Qui plus est, l’arrêt ne se cantonne pas à cette seule affirmation et répond également aux arguments présentés par les ayants droits pour que les articles 7 et 12 alinéa 6 des statuts de la SAS soient déclarés non-écrits ou nuls.

En effet, pour ces derniers, en vertu de l’article L. 228-11 du Code de commerce, les actions de préférence sans droit de vote, auxquelles il convient d’assimiler les actions assorties d’un droit de vote dérisoire, ne peuvent représenter plus de la moitié du capital social. A l’appui de leur raisonnement, ils avancent qu’en écartant toute illicéité des articles de la SAS précités mettant en place des actions de préférence et aménageant le droit de vote, cette disposition était violée par la Cour d’appel. Ils relèvent également que la Cour d’appel constate pourtant que lesdites clauses aboutissaient à conférer à l’actionnaire du groupe B, ayant apporté presque 99 % du capital social, un droit de vote minoritaire et dérisoire, tandis que le droit de vote multiple correspondant à 100 voix par action, accordé à l’actionnaire de catégorie A, conduit à ce qu’il dispose d’un droit de vote majoritaire en ayant apporté environ 1 % du capital social.

Cet argument est écarté par la Cour de cassation qui précise qu’il « résulte de l’article L. 228-11, alinéa 3, du code de commerce, que seules les actions privées de tout droit de vote sont prises en compte pour le calcul du plafond de la moitié du capital social ». Encore une fois, il s’agit d’une interprétation littérale, certes stricte, de la loi qui ne vise aucunement les actions assorties d’un droit de vote dérisoire.

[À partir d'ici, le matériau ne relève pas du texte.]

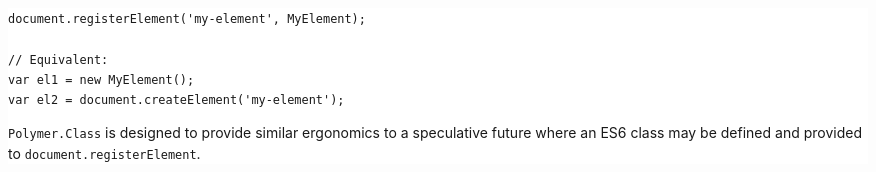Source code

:     document.registerElement('my-element', MyElement);

    // Equivalent:
    var el1 = new MyElement();
    var el2 = document.createElement('my-element');

`Polymer.Class` is designed to provide similar ergonomics to a speculative future
where an ES6 class may be defined and provided to `document.registerElement`.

Enfin, toujours pour obtenir la nullité des dispositions statutaires litigieuses, les mêmes ayants-cause avancent un nouvel argument fondé sur la manière dont on peut régulariser la procédure des avantages particuliers : l’irrégularité de la procédure de vérification des avantages particuliers ne peut être couverte que par une assemblée générale à laquelle le bénéficiaire ne peut participer. Aussi, estiment-ils qu’en admettant la régularisation de la procédure de vérification des avantages particuliers par une simple signature d’actes par tous les actionnaires, la Cour d’appel a violé les articles L. 225-8 et L. 225-10 du Code de commerce.

Or, comme le rappelle la chambre commerciale de la Cour de cassation, ces deux dispositions ne s’appliquent que dans les sociétés anonymes constituées par appel public à l’épargne en vertu de l’article L. 225-12 du Code de commerce. En l’espèce, le litige concerne une SAS qui, en application de l’article L. 227-2 du même Code, ne peut procéder à une offre au public de titres financiers ou à l’admission aux négociations sur un marché réglementé de ses actions. Aussi, « il en découle que les dispositions des articles L. 225-8, alinéa 3, et L. 225-10 du même code, visés au moyen, applicables aux seules sociétés anonymes constituées par appel public à l’épargne en application de l’article L. 225-12 de ce code, ne sont pas compatibles avec les dispositions particulières régissant les sociétés par actions simplifiées. Elles ne sont en conséquence pas applicables à ces dernières ». Une assemblée générale n’est donc requise que dans les sociétés offrant au public ses titres.

« Dura lex sed lex ». Les différents pourvois sont rejetés et l’arrêt rendu par la Cour d’appel de Basse-Terre confirmé.